**Aufgabe:** Welche Rolle nimmt das Leitsystem laut dem Textabschnitt über Leitsysteme im komplexen Systemumfeld eines modernen Verkehrsunternehmens primär ein?

Ein Leitsystem ist kein Selbstzweck – es ist ein zentrales Steuerungsinstrument im operativen Betrieb eines Verkehrsunternehmens. Seine Gestaltung, Weiterentwicklung oder Neuausrichtung muss sich daher immer an drei grundlegenden Zielgrössen orientieren:

01 - Kundennutzen und Nutzerorientierung

Das Leitsystem nimmt im komplexen Systemumfeld eines modernen Verkehrsunternehmens zwar primär die Rolle eines Backendsystems (Kundensicht) ein. Dennoch kommt ihm als zentrales Steuerungsinstrument des operativen Betriebs eine entscheidende Bedeutung zu, da es zahlreiche Services und Systeme, die in direktem Kundenkontakt stehen beeinflusst und mit essenziellen Daten beliefert. Somit trägt es massgeblich zur Qualität der digitalen, kundennahen Leistungen bei.

02 - Technisch-operative Umsetzbarkeit

Die technischen Möglichkeiten beschreiben die funktionalen und systemarchitektonischen Fähigkeiten eines Leitsystems – also die technologischen Grundlagen und Voraussetzungen, die das System bereitstellt, wie die Systemarchitektur, Schnittstellen, Skalierbarkeit, Verfügbarkeit, Datenerfassung und Verarbeitung, wie auch Kommunikations- und Ortungstechnologien und Security.

**Vorliegende Einträge:**
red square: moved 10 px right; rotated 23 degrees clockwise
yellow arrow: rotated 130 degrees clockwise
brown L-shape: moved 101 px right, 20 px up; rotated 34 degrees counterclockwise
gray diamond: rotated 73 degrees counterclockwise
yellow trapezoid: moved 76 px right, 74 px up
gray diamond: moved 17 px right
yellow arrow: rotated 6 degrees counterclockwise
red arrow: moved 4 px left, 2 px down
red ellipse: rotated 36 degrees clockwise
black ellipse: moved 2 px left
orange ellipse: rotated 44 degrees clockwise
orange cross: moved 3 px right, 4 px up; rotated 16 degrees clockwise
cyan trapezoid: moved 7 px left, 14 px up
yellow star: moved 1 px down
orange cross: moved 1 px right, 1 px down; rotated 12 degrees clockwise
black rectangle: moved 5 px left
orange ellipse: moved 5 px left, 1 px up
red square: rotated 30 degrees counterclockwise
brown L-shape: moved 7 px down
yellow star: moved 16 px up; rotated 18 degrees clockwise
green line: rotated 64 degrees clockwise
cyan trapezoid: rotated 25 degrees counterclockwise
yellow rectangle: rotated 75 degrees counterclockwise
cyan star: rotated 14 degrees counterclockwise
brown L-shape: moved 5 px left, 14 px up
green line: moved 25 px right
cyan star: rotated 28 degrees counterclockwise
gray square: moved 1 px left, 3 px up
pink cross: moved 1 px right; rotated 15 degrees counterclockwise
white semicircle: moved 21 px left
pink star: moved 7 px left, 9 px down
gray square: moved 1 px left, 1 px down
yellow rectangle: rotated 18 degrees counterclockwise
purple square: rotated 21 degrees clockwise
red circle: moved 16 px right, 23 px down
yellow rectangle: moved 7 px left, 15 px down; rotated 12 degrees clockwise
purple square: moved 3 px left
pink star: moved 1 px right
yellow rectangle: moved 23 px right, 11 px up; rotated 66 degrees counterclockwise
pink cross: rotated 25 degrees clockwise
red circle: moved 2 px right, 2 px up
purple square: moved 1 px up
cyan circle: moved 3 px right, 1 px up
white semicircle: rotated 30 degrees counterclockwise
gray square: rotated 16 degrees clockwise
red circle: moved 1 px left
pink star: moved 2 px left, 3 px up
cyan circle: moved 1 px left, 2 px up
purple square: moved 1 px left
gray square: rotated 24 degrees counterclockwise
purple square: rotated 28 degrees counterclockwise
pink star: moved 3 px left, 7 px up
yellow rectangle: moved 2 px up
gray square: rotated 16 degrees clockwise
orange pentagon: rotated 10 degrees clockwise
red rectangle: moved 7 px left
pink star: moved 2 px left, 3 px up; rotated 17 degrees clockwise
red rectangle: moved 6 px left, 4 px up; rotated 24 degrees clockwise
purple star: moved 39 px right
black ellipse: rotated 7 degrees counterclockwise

**Antwort:** Es nimmt primär die Rolle eines Backendsystems (aus Kundensicht) ein.